Just like the quickstart example foy .yaml, in this simple experiment we will:

Use the toys Amazon Dataset and add 'item_' and 'user_' prefixes to each item and user ids
Train the GPT2Rec using the distilgpt2 checkpoint on the SequentialSideInfoTask
Evaluate results using hit@10 and hit@5 metrics

The model trained will be saved into models/simple_experiment path and the metrics results into reports/metrics/simple_experiment path

Run the experiment

from src.data.datasets.amazon_dataset import AmazonDataset
from src.data.tasks.tasks import SequentialSideInfoTask
from src.evaluate.evaluator import RecEvaluator
from src.evaluate.metrics.ranking_metrics import Hit
from src.model.models.gpt import GPT2Rec
from src.model.trainer import RecTrainer

if __name__ == "__main__":

    # data phase
    ds = AmazonDataset("toys", add_prefix_items_users=True)

    ds_splits = ds.get_hf_datasets()  # this returns a dict of hf datasets

    train_split = ds_splits["train"]
    val_split = ds_splits["validation"]
    test_split = ds_splits["test"]

    # model phase
    model = GPT2Rec("distilgpt2",
                    training_tasks_str=["SequentialSideInfoTask"],
                    all_unique_labels=list(ds.all_items))

    trainer = RecTrainer(model,
                         n_epochs=10,
                         batch_size=8,
                         train_sampling_fn=ds.sample_train_sequence,
                         output_dir="models/simple_experiment")

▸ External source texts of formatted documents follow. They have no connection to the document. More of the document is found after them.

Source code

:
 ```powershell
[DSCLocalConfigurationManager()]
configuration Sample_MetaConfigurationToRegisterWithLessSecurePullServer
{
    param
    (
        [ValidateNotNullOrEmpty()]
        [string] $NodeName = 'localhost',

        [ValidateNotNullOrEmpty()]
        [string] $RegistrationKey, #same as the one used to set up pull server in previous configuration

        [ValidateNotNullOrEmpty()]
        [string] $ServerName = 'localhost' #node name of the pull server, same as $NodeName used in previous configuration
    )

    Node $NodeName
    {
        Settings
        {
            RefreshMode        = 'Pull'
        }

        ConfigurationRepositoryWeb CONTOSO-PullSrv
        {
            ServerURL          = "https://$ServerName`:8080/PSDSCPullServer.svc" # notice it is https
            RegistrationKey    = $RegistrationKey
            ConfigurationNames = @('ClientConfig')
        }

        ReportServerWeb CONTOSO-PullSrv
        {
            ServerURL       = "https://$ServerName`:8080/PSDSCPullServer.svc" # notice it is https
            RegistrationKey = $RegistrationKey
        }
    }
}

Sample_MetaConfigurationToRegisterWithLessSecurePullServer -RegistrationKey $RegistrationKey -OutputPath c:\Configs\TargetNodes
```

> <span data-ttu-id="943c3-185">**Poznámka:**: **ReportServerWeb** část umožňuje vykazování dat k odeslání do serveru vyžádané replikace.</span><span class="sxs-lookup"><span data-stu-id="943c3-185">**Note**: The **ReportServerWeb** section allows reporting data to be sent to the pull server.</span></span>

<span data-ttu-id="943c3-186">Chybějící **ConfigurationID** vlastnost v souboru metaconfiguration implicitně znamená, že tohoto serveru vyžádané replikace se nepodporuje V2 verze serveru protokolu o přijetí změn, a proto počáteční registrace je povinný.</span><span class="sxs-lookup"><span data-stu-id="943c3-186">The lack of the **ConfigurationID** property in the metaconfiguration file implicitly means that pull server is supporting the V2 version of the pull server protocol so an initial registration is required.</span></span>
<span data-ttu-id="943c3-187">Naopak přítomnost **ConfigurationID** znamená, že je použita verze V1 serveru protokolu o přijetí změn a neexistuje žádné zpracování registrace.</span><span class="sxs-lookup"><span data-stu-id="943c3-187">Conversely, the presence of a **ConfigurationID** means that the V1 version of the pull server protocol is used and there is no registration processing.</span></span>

    trainer.train(train_split)

    # eval phase
    evaluator = RecEvaluator(model, eval_batch_size=4)

    evaluator.evaluate_suite(test_split,
                             tasks_to_evaluate={SequentialSideInfoTask(): [Hit(k=10), Hit(k=5)]},
                             output_dir="reports/metrics/simple_experiment")

As you can see, it's very easy to perform a complete experiment also via the Python API!

Reducing dataset size for testing purposes

If you really want to get a glimpse of the final results of the process without having to wait a lot, since AmazonDataset is quite big, you could cut the datasets size of each split for testing purposes!

This is the new data phase in which each dataset split size has been reduced

Data phase with reduced dataset size for testing

from datasets import Dataset
from src.data.datasets.amazon_dataset import AmazonDataset

# data phase
ds = AmazonDataset("toys", add_prefix_items_users=True)

ds_splits = ds.get_hf_datasets()

train_split = Dataset.from_dict(ds_splits["train"][:100])
val_split = Dataset.from_dict(ds_splits["validation"][:100])
test_split = Dataset.from_dict(ds_splits["test"][:100])

As you can see, the full integration with state-of-the-art libraries makes LaikaLLM feel like home!